- _GIVEN INFORMATION_
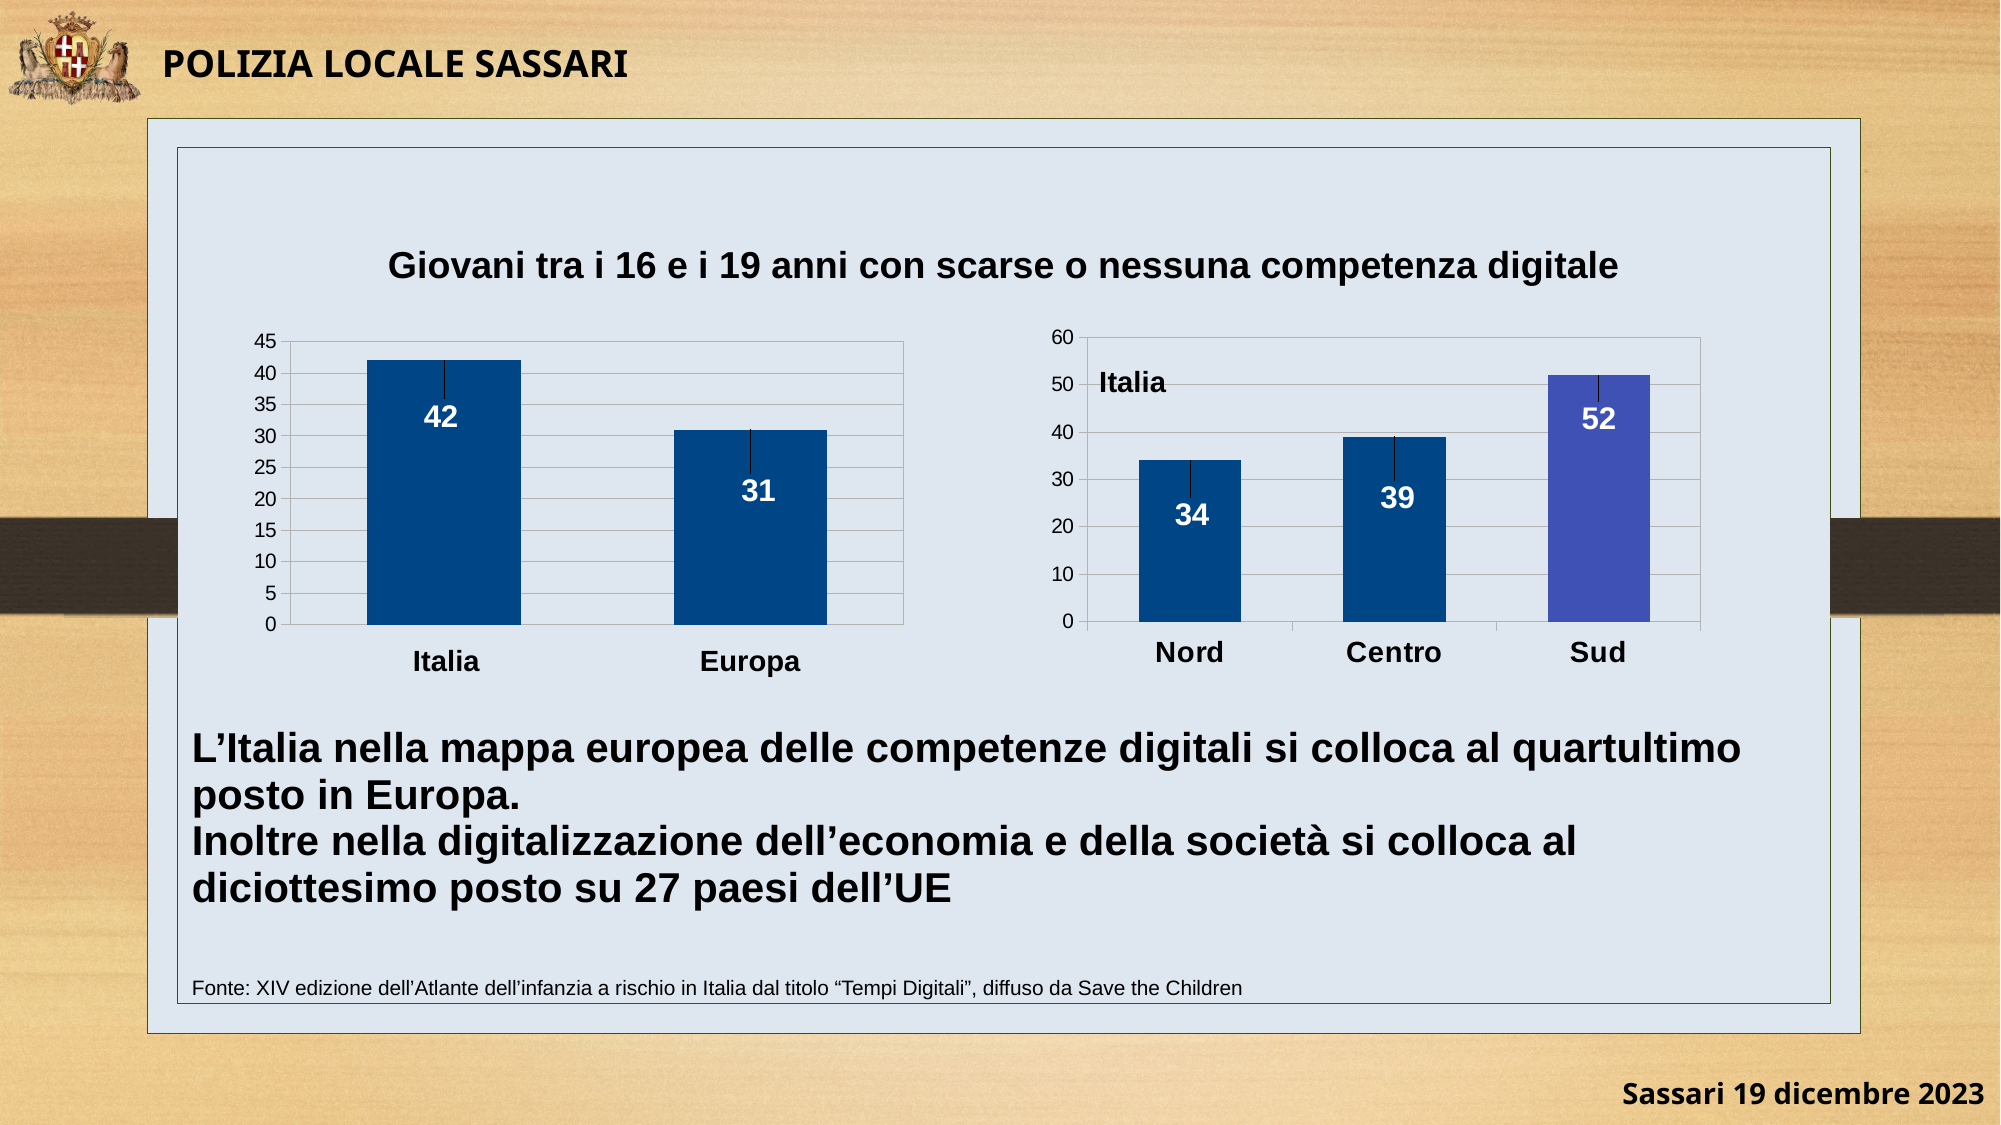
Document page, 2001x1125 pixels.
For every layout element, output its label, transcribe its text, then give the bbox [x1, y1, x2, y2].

text_box Fonte: XIV edizione dell’Atlante dell’infanzia a rischio in Italia dal titolo “Tempi Digitali”, diffuso da Save the Children [177, 969, 1736, 1008]
text_box [178, 311, 1830, 717]
chart [227, 199, 2000, 671]
text_box Italia [371, 637, 522, 685]
text_box [147, 618, 1861, 1034]
text_box Italia [1084, 358, 1392, 408]
text_box [178, 148, 1830, 236]
text_box [147, 118, 1861, 518]
text_box [178, 919, 1830, 1003]
text_box Sassari 19 dicembre 2023 [1350, 1065, 2000, 1125]
text_box L’Italia nella mappa europea delle competenze digitali si colloca al quartultimo posto in Europa. Inoltre nella digitalizzazione dell’economia e della società si colloca al diciottesimo posto su 27 paesi dell’UE [177, 717, 1831, 919]
text_box Giovani tra i 16 e i 19 anni con scarse o nessuna competenza digitale [177, 236, 1831, 311]
text_box POLIZIA LOCALE SASSARI [147, 30, 797, 98]
text_box Europa [674, 637, 827, 685]
picture [0, 0, 2001, 1125]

- _WHAT THE TASK ASKS_
Convert the lines of every item above into a Markdown table with the columns "Row" and "Line", giving each line its own numbered row and omitting blank lines. Leave the pictures out of the table.

- _RESPONSE TO THE TASK_
| Row | Line |
|---|---|
| 1 | Document page, 2001x1125 pixels. |
| 2 | For every layout element, output its label, transcribe its text, then give the bbox [x1, y1, x2, y2]. |
| 3 | text_box Fonte: XIV edizione dell’Atlante dell’infanzia a rischio in Italia dal titolo “Tempi Digitali”, diffuso da Save the Children [177, 969, 1736, 1008] |
| 4 | text_box [178, 311, 1830, 717] |
| 5 | chart [227, 199, 2000, 671] |
| 6 | text_box Italia [371, 637, 522, 685] |
| 7 | text_box [147, 618, 1861, 1034] |
| 8 | text_box Italia [1084, 358, 1392, 408] |
| 9 | text_box [178, 148, 1830, 236] |
| 10 | text_box [147, 118, 1861, 518] |
| 11 | text_box [178, 919, 1830, 1003] |
| 12 | text_box Sassari 19 dicembre 2023 [1350, 1065, 2000, 1125] |
| 13 | text_box L’Italia nella mappa europea delle competenze digitali si colloca al quartultimo posto in Europa. Inoltre nella digitalizzazione dell’economia e della società si colloca al diciottesimo posto su 27 paesi dell’UE [177, 717, 1831, 919] |
| 14 | text_box Giovani tra i 16 e i 19 anni con scarse o nessuna competenza digitale [177, 236, 1831, 311] |
| 15 | text_box POLIZIA LOCALE SASSARI [147, 30, 797, 98] |
| 16 | text_box Europa [674, 637, 827, 685] |
| 17 | picture [0, 0, 2001, 1125] |